##### EXTRACTO DEL DOCUMENTO #####
Todas estas enmiendas profundas a la modernidad de corte greenbergiano, en las que anda inmerso Brinkmann desde hace décadas, no exigen de este artista más que una sobria combinación de recursos. Nada que ver con la aparatosidad que otros insurgentes frente a la modernidad dominante, estoy pensando en Tàpies, por ejemplo, portaban consigo. Mientras estos últimos se convertían en traidores a lo moderno mediante su desbordamiento, abrazando un nuevo barroquismo lleno de la teatralidad y el solapamiento de signos que aborrecía Greenberg, Brinkmann se propone hacer menos ruido.
##### REGISTROS LISTADOS #####
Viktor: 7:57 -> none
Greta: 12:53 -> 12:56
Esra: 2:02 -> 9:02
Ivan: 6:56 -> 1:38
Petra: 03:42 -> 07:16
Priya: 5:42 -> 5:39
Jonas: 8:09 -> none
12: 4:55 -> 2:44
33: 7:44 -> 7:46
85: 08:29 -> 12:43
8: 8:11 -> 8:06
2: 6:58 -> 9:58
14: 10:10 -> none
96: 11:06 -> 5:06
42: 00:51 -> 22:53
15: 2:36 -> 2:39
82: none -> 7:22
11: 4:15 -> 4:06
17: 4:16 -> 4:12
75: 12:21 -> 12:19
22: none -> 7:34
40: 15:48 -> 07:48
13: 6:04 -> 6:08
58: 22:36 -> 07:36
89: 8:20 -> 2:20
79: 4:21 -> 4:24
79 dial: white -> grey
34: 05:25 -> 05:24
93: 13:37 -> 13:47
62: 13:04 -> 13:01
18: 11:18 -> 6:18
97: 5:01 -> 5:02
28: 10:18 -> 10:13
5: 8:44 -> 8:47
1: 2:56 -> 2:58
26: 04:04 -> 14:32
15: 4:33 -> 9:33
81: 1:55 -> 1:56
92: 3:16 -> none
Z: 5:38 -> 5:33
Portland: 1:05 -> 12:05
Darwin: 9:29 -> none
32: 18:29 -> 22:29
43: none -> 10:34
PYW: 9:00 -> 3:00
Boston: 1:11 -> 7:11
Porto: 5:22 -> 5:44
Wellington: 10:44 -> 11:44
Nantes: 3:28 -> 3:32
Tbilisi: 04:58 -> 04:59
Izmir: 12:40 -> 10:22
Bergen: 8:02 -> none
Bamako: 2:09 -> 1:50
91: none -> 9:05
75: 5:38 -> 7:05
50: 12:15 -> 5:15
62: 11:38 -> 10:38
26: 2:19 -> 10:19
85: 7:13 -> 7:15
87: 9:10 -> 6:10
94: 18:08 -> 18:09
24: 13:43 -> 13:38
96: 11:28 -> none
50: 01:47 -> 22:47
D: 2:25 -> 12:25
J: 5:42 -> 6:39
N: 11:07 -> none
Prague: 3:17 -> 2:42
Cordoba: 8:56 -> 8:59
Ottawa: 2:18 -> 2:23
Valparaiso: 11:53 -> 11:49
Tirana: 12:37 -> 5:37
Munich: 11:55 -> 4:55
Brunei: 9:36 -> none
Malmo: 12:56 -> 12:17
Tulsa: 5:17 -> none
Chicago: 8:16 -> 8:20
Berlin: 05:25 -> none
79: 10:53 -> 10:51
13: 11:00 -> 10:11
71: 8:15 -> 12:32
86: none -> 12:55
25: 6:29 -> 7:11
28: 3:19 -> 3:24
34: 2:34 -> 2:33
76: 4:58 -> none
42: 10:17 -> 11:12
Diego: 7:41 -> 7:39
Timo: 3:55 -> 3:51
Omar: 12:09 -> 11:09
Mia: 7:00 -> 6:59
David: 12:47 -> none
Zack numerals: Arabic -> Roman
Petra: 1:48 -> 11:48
#####
_LISTA DE TAREAS_:
a) ¿Qué artista se menciona en el fragmento sobre Brinkmann como ejemplo de insurgente frente a la modernidad dominante?
b) Reproduce del fragmento sobre Brinkmann el pasaje que va desde "Todas estas enmiendas" hasta "hacer menos ruido.", ambos incluidos.
El listado proviene de otra fuente.

_RESPUESTAS EN ORDEN_:
a) Tàpies.

b)
Todas estas enmiendas profundas a la modernidad de corte greenbergiano, en las que anda inmerso Brinkmann desde hace décadas, no exigen de este artista más que una sobria combinación de recursos. Nada que ver con la aparatosidad que otros insurgentes frente a la modernidad dominante, estoy pensando en Tàpies, por ejemplo, portaban consigo. Mientras estos últimos se convertían en traidores a lo moderno mediante su desbordamiento, abrazando un nuevo barroquismo lleno de la teatralidad y el solapamiento de signos que aborrecía Greenberg, Brinkmann se propone hacer menos ruido.